You can then make the necessary changes to get your image working, such as extra required packages and tests.

For a full list of monopod scaffold options, run monopod scaffold --help.

Using apks downloaded from GitHub Artifacts

The public repo uses GitHub Actions to build packages. It then uploads the packages to GitHub Artifacts. We can download the packages from GitHub Artifacts and uses them to build images before actually creating the PR to ensure that the packages are going to work with the image.

  1. Download the package from GitHub Artifacts.
  2. Copy the package to the packages/<arch>/ directory.
  3. Sign the package with melange sign --signing-key melange.rsa <apk> but do not forget to create a key/pair for signing with melange keygen.
  4. Update the locally exist APKINDEX.tar.gz at the same folder with apks using melange index -m -s APKINDEX.tar.gz *.apk.
  5. Sign the index itself melanges sign-index --signing-key melange.rsa APKINDEX.tar.gz.
  6. Run the command to build the image as usual. The image will be built using the local packages instead of downloading from the internet.

Building using a local registry and k3d cluster

During both presubmit and postsubmit, k3s (via k3d) is used as the target Kubernetes cluster. While this isn't a perfect encapsulation of all production environments, it is a good reflection of the smoke tests that releases require.

For the best chance at reproducing CI results and working with a representative environment, your environment can be set up as follows:

Prerequisites

The following tools are required:

  • k3d
    • requires docker, or some remote docker daemon
  • kubectl

Setup

# Create a local registry managed by k3d
k3d registry create k3d.localhost --port 5005

# Create the k3d cluster
k3d cluster create \
    --k3s-arg "--disable=traefik@server:0" \
    --k3s-arg "--disable=metrics-server@server:0" \
    --registry-use k3d-k3d.localhost:5005

Alternatively, a make target is available for those who don't require any special options:

make k3d

For both cases, one time operations are required to ensure localhost DNS is properly functioning:

# Ensure the registry is accessible locally
echo "127.0.0.1 k3d-k3d.localhost" | sudo tee -a /etc/hosts

# Some tests (like the toolchains) test that images can be sufficiently built. We need to ensure the insecure local registry is accepted by the docker daemon
# Ref: https://docs.docker.com/registry/insecure/#deploy-a-plain-http-registry

Run a test

Assuming the setup above is complete, replace the target_repository variable with the newly created local registry.

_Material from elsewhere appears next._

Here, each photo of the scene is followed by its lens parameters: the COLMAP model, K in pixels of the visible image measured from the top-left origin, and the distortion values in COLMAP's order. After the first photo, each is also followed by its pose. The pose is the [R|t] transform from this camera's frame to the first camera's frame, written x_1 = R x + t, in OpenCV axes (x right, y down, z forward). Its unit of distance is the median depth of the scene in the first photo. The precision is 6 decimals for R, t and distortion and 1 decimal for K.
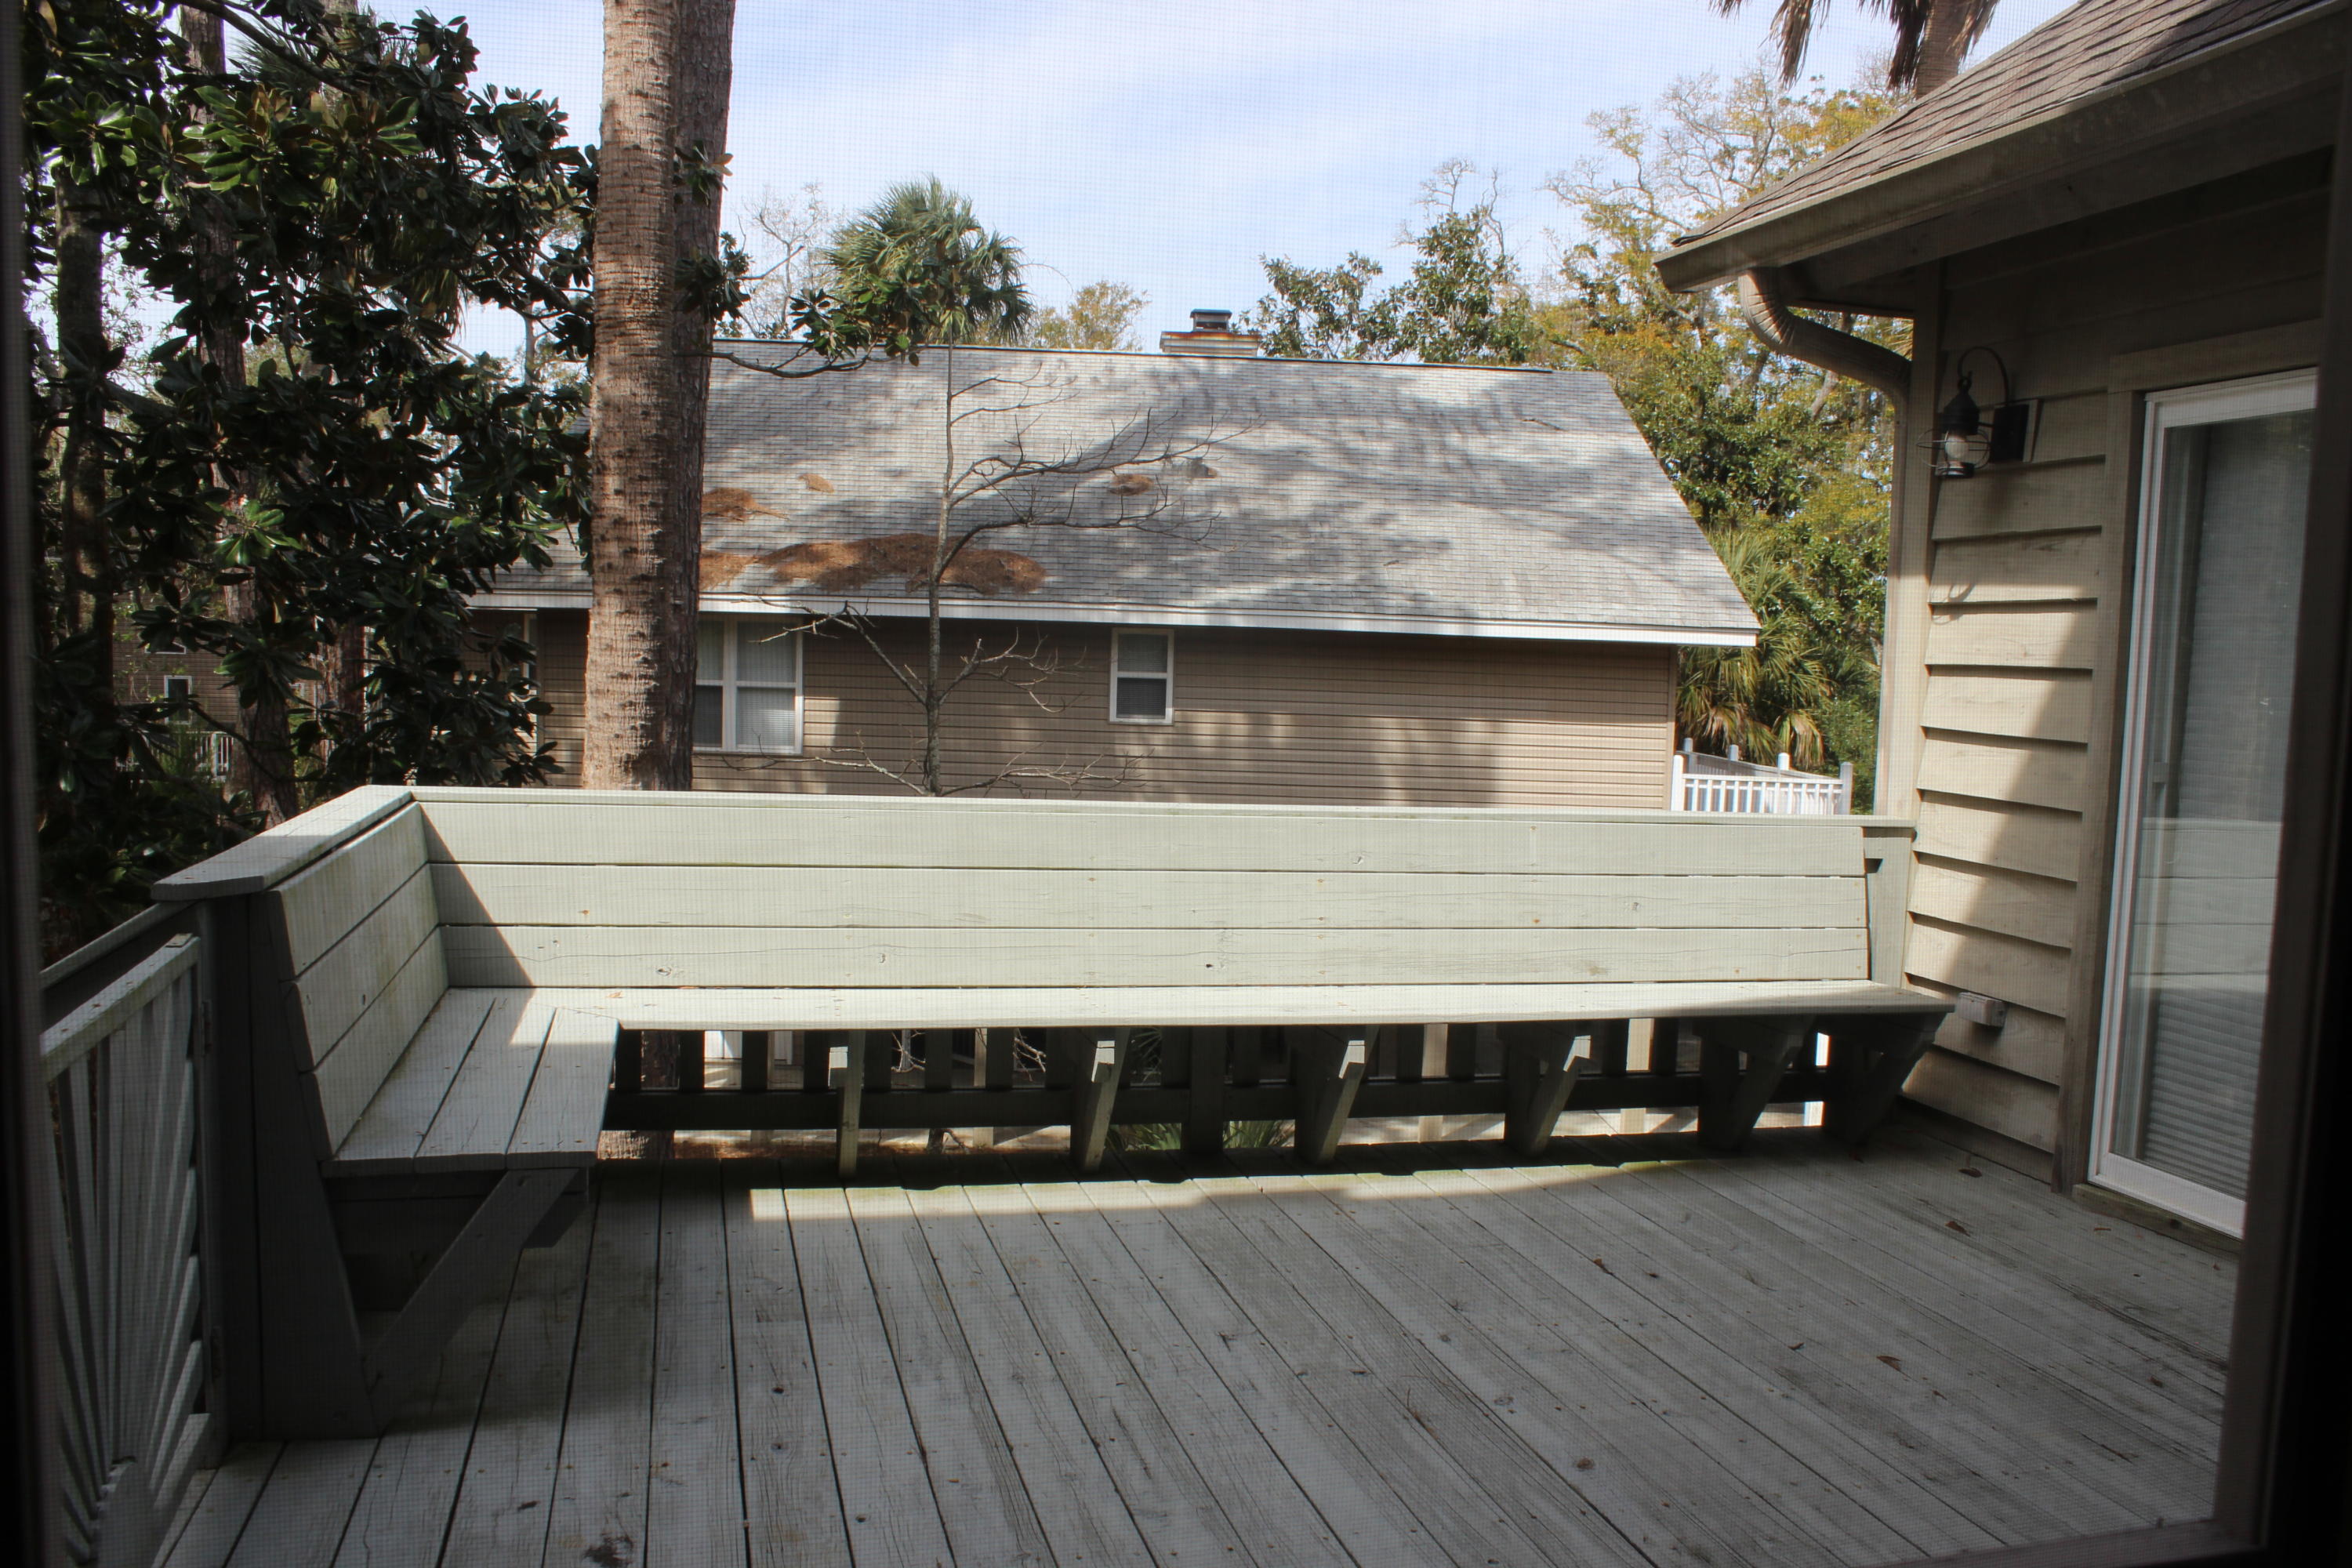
lens RADIAL K [[1902.3, 0, 1176.0], [0, 1902.3, 784.0], [0, 0, 1]] dist [-0.078041, -0.000578]
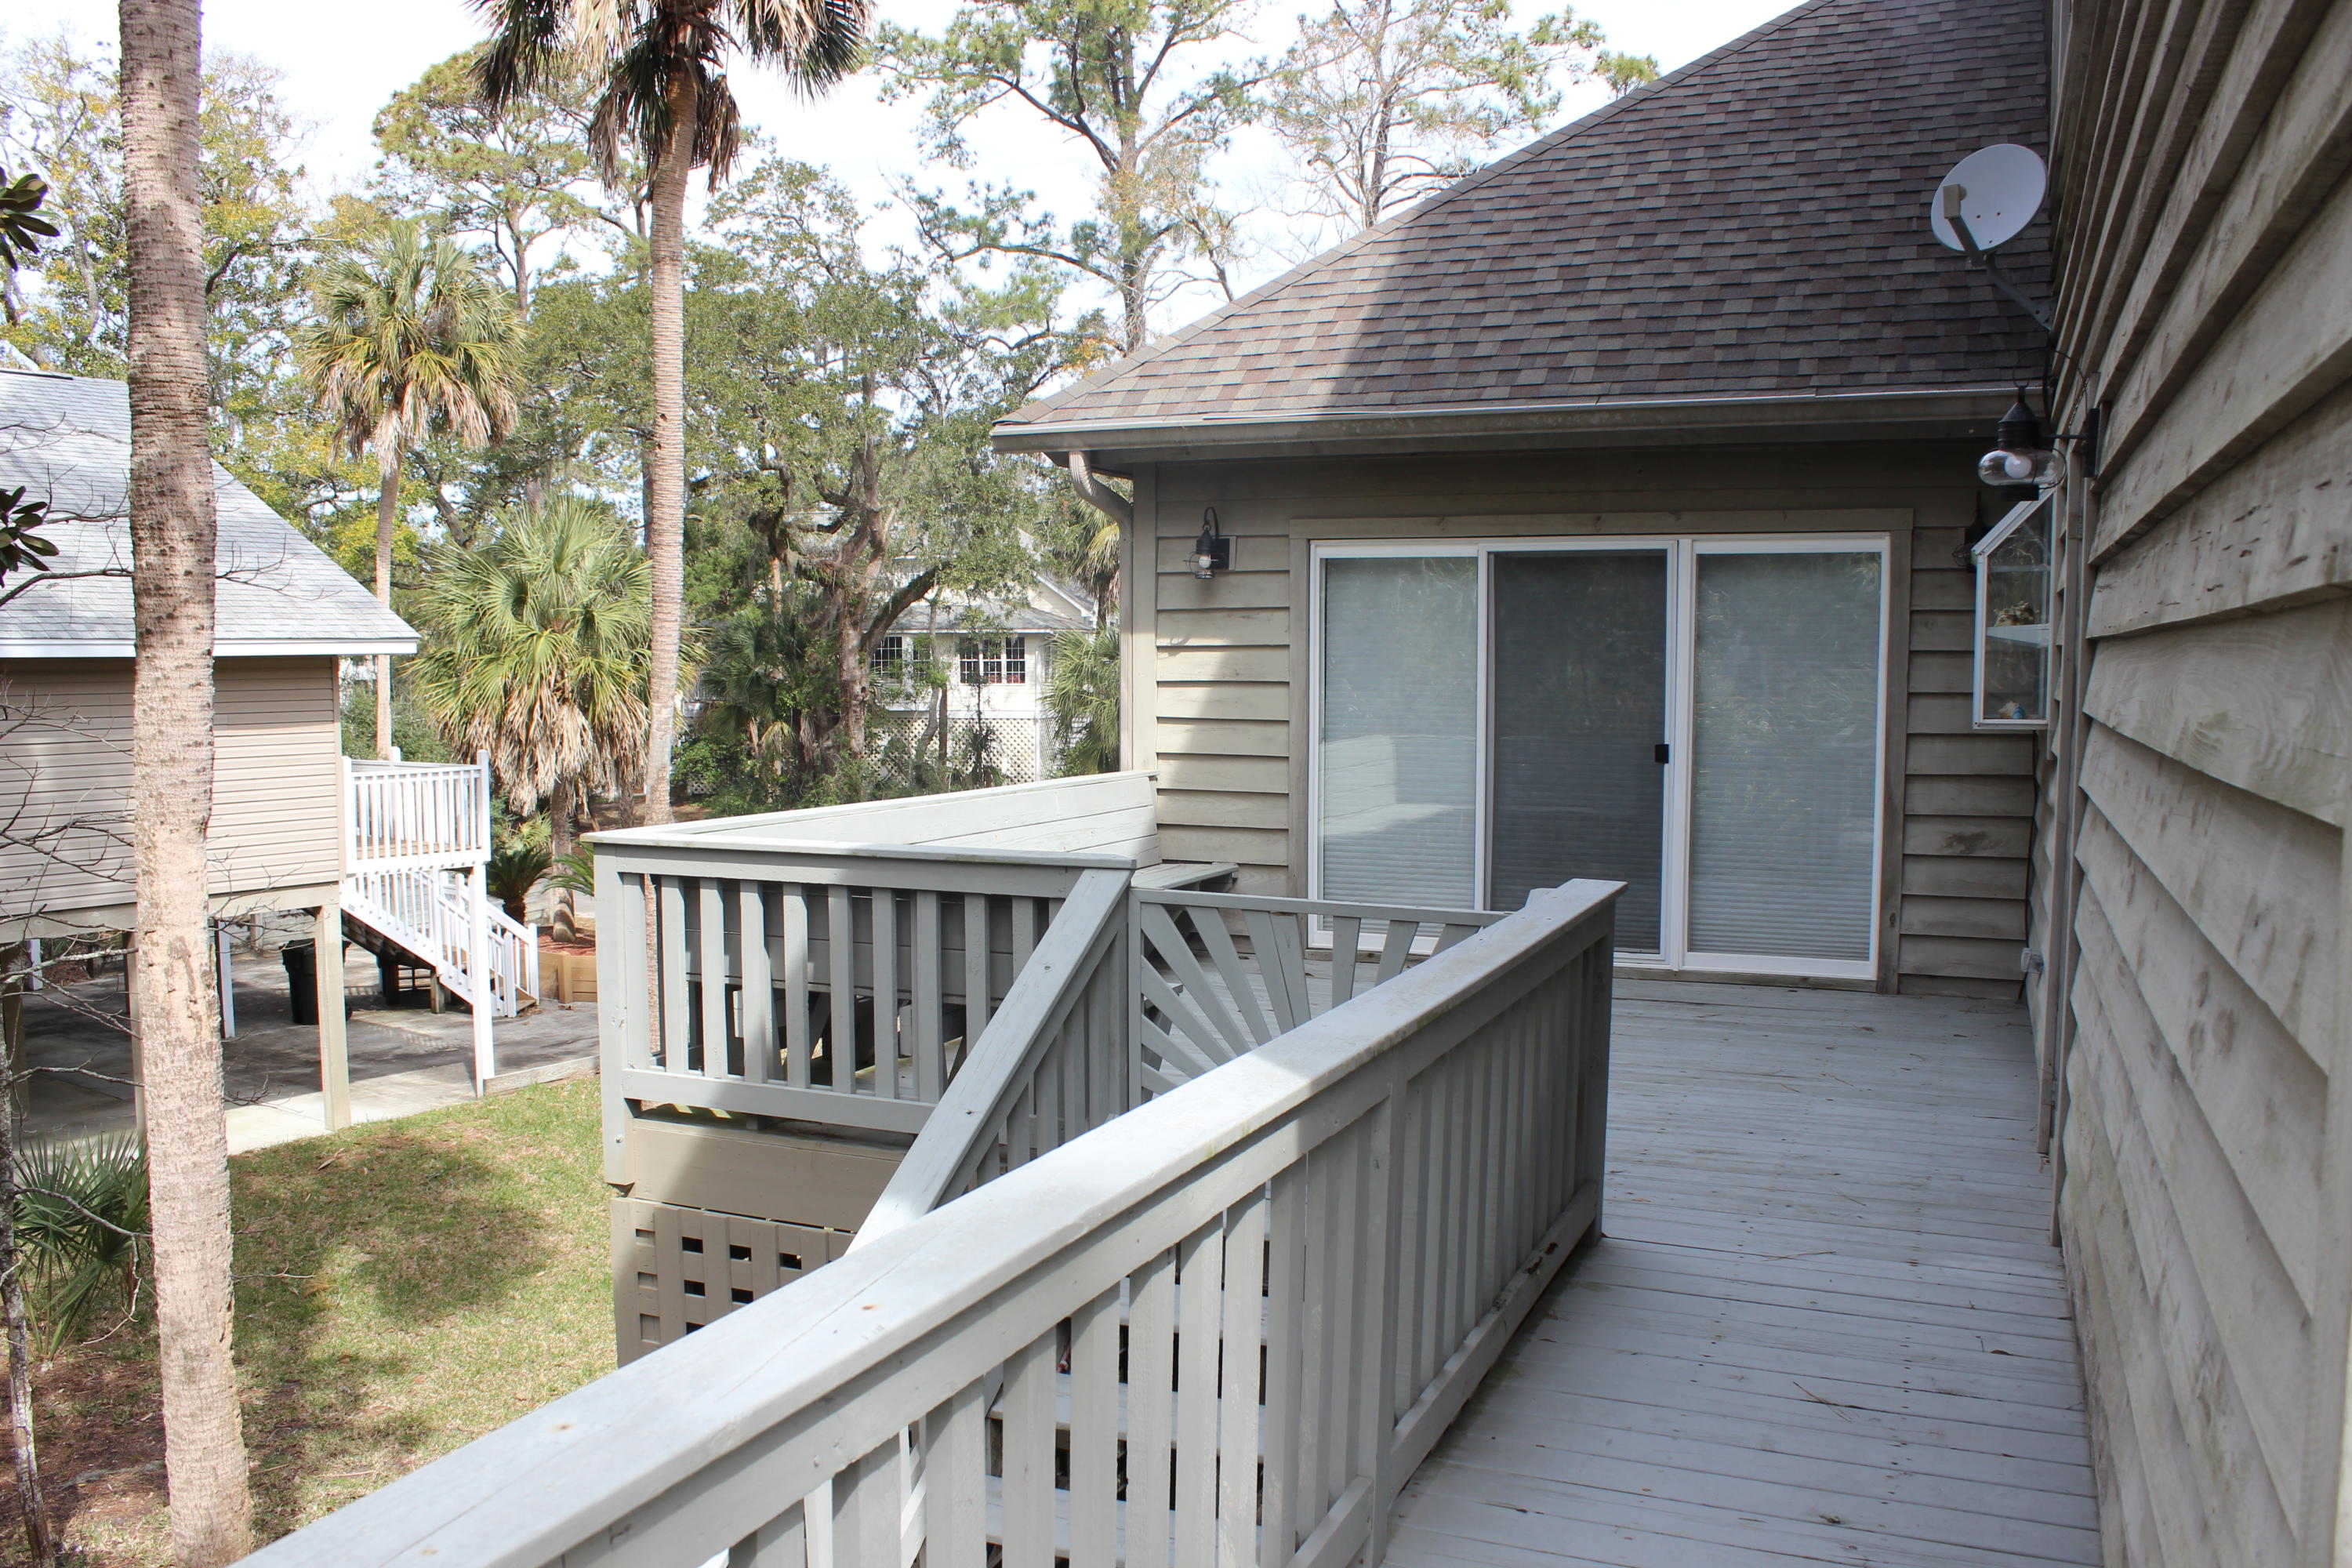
lens RADIAL K [[1902.3, 0, 1176.0], [0, 1902.3, 784.0], [0, 0, 1]] dist [-0.078041, -0.000578]
pose [[0.628161, -0.087514, 0.773146, -0.968752], [0.078492, 0.995713, 0.048934, -0.054092], [-0.774114, 0.029948, 0.632337, -0.125822]]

The example below outlines running a single build for haproxy-ingress:

❯ terraform apply -target 'module.haproxy-ingress' -var=target_repository="k3d-k3d.localhost:5005"

Gotchas

Kubernetes is perfectly encapsulated with common APIs... right? Almost... for the most part, an app deployed on GKE or EKS vs k3s should install the same way, there are a few common gotchas that are listed below:

Load Balancers

Some applications (like haproxy-ingress) require a load balancer to be provisioned.

k3s ships with a builtin load balancer that can support a single IP claim. This means multiple ingress controllers or load balancers will conflict. For testing, ensure that only a single ingress controller and/or load balancer are deployed at any given time.

k3s also ships with traefik-ingress-controller by default, but you'll notice this is disabled in the above k3d cluster create command.

Volumes

Some applications (like external-dns) hard code the required StorageClass for dynamic PersistentVolumes.

k3s ships with local-path-provisioner as the default StorageClass. For applications requiring PersistentVolumes that use hard coded StorageClasses, you need to ensure that it references the default local-path.

Cluster name

Some applications (like aws-load-balancer-controller) require a specific hard coded cluster name.

By default, the cluster name of the k3d clusters created for the dev setup are named k3d-k3s-default.

Docker network

Some tests require referencing a specific docker network to ensure they're isolated on the k3s "internal" network.

By default, the clusters docker network is named k3d-k3s-default.